_Aufgabe:_ Schreiben Sie aus dem unten stehenden Text über die Grazer Inszenierung „Alice“ alles von „Sie tanzt im“ bis hinunter zu „Republic stürmisch beklatscht.“ wortgetreu ab.

_Vorliegender Text:_
══════════════════════════════
Sie tanzt im Flug und auf Spitze
Salzburger Festspiele: Zum Young Directors Project ist auch Viktor Bodós Grazer Inszenierung„Alice“ eingeladen. Die rasante Nummernrevue wurde im Republic heftig bejubelt
Die Welt dreht sich im Kreis, und ich, ich fall’ hinein“, singt Alice. Da hängt sie in einem Haltegurt hoch über der Bühne und tanzt in der Luft – so zeigt der junge ungarische Regisseur Viktor Bodó Alices Sturz durch einen Kaninchenschacht ins Wunderland. Bodós rasante „Alice“ vom Schauspielhaus Graz war schon 2008 in München bei „Radikal jung“ zu sehen, dieses Jahr wurde sie zum Young Directors Project der Salzburger Festspiele eingeladen und im Republic stürmisch beklatscht.
══════════════════════════════
_Vorgegebenes Material:_
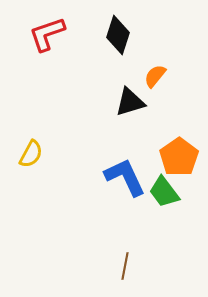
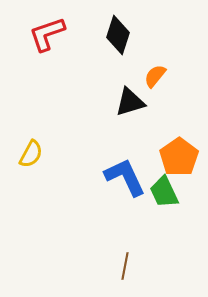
green trapezoid: rotated 12 degrees clockwise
══════════════════════════════
_Lösung:_
Sie tanzt im Flug und auf Spitze
Salzburger Festspiele: Zum Young Directors Project ist auch Viktor Bodós Grazer Inszenierung„Alice“ eingeladen. Die rasante Nummernrevue wurde im Republic heftig bejubelt
Die Welt dreht sich im Kreis, und ich, ich fall’ hinein“, singt Alice. Da hängt sie in einem Haltegurt hoch über der Bühne und tanzt in der Luft – so zeigt der junge ungarische Regisseur Viktor Bodó Alices Sturz durch einen Kaninchenschacht ins Wunderland. Bodós rasante „Alice“ vom Schauspielhaus Graz war schon 2008 in München bei „Radikal jung“ zu sehen, dieses Jahr wurde sie zum Young Directors Project der Salzburger Festspiele eingeladen und im Republic stürmisch beklatscht.